== What you have to do ==
Please copy out the lines of the records below, from the line with "Which candidate is" to the line with "Answer: approximately 90° to its right", keeping both of those lines. Leave the pictures out of your copy.

== Exercise data ==
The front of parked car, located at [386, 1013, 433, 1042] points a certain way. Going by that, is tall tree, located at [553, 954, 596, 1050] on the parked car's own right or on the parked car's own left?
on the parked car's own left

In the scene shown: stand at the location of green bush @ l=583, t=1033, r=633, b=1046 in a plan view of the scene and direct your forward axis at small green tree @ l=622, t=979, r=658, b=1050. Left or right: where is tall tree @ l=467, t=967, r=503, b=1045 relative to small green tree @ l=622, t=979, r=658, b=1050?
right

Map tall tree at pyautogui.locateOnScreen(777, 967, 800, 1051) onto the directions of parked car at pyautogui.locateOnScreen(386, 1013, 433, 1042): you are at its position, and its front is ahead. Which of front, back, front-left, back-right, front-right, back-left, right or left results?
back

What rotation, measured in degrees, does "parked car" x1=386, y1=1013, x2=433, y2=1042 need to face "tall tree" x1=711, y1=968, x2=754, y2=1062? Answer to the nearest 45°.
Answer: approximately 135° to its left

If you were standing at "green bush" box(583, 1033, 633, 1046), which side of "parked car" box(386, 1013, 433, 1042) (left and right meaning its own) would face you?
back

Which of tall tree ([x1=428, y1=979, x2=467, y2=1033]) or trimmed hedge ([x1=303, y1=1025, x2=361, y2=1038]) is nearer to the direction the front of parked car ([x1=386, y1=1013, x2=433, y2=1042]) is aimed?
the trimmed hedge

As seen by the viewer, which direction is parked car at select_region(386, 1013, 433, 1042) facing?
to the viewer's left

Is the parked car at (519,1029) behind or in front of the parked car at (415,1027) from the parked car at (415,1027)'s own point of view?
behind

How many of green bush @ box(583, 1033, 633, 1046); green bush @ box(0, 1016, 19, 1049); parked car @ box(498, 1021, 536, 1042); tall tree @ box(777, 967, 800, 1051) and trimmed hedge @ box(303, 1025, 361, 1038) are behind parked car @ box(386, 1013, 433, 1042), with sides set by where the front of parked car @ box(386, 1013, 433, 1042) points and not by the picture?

...

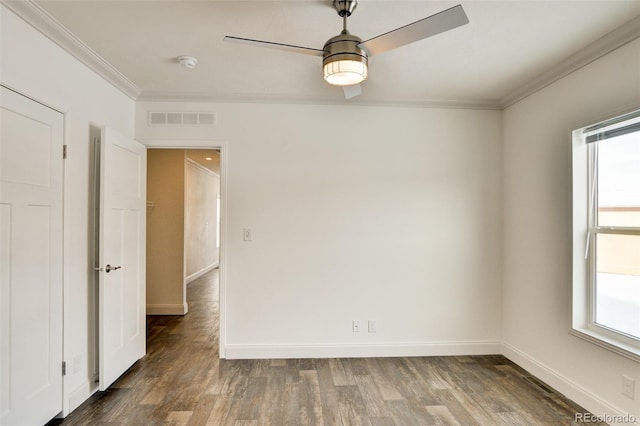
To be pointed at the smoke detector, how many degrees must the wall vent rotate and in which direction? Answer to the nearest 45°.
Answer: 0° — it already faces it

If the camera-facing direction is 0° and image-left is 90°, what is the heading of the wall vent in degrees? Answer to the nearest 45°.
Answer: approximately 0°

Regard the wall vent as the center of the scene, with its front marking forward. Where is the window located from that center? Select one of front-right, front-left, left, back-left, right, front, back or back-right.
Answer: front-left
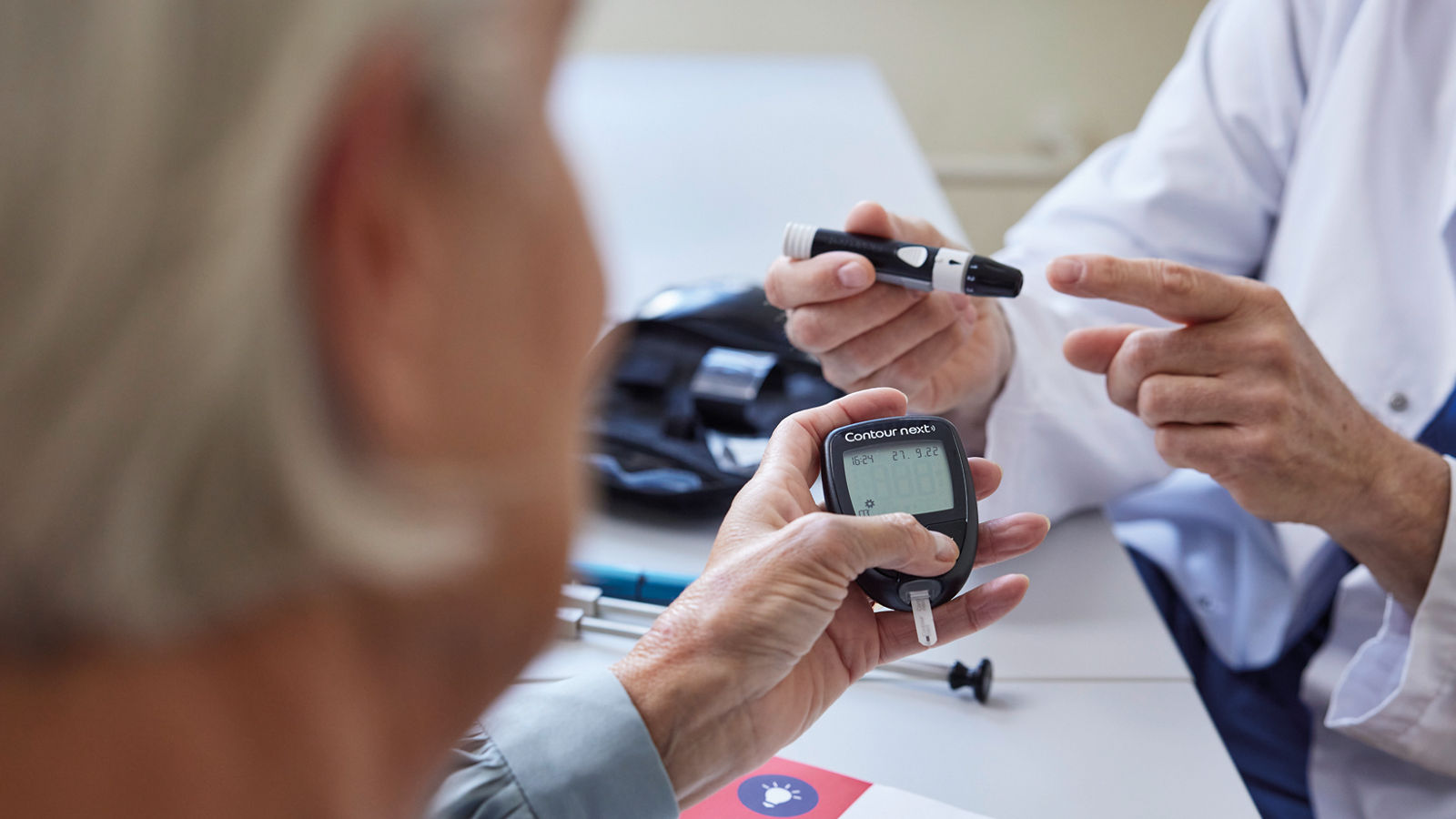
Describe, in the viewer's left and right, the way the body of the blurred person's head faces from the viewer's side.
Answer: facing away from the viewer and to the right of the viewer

* * *

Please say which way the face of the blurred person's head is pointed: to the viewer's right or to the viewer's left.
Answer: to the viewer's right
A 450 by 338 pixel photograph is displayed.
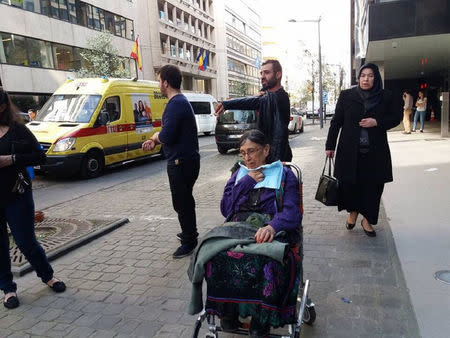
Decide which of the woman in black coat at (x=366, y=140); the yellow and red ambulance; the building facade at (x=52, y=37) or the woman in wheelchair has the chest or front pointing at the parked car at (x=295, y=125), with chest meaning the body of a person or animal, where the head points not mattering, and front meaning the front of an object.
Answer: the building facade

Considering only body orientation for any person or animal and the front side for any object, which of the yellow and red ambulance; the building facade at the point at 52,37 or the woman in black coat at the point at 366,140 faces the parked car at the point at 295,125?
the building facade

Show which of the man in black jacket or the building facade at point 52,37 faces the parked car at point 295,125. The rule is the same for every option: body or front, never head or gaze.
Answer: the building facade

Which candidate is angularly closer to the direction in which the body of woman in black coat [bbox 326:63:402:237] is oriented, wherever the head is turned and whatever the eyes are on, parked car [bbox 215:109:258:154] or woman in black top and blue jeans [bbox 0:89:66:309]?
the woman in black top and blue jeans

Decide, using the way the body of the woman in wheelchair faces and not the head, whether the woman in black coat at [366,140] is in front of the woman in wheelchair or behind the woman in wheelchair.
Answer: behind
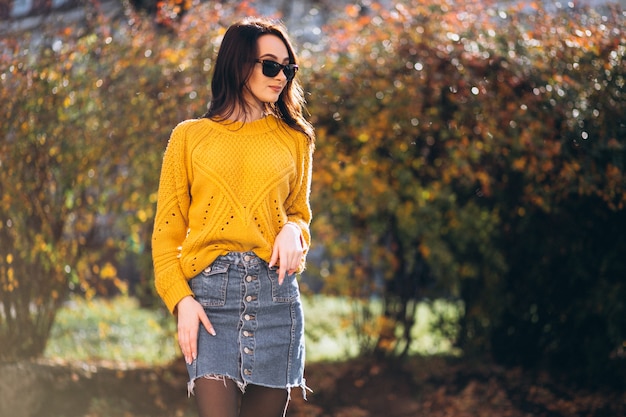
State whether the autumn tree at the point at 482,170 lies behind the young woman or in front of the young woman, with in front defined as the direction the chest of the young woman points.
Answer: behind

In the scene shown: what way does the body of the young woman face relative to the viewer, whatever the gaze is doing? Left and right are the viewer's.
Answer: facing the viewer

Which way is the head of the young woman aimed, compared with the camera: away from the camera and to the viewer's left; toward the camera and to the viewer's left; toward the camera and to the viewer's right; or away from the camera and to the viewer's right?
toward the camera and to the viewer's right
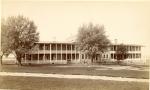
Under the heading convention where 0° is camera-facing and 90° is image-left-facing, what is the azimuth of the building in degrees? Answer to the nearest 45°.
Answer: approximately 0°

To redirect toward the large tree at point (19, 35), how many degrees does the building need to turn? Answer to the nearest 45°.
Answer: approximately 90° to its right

== Exercise result ==
Which candidate is angularly closer to the direction in which the body of woman in black coat [bbox 326:63:402:237] is oriented, wherever the head is turned and whatever the eyes are on, parked car [bbox 215:109:258:154] or woman in black top and blue jeans [bbox 0:89:66:309]?
the woman in black top and blue jeans

Decide, using the way the body of the woman in wheelchair faces and not the head, whether the woman in black coat at [366,140] is in front of the woman in wheelchair or behind the woman in wheelchair.
Answer: behind
State whether the autumn tree at the point at 482,170 lies behind the young woman or in front of the young woman, with in front defined as the direction the chest of the young woman points.
Answer: behind

In the scene shown: what way does the body of the young woman face relative to the viewer, whatever the gaze is doing? Left and right are the viewer's.
Answer: facing the viewer

Which way is the head of the young woman aimed, compared with the camera: away from the camera and to the viewer's left; toward the camera and to the viewer's left; toward the camera and to the viewer's right; or away from the camera and to the viewer's right?
toward the camera and to the viewer's right
Under the heading convention where 0° is camera-facing and 90° is image-left-facing, what is the azimuth of the building in degrees? Answer to the nearest 45°.
Answer: approximately 0°

To redirect toward the large tree at point (19, 35), how many degrees does the building need to turn? Answer to the nearest 45°.
Answer: approximately 90° to its right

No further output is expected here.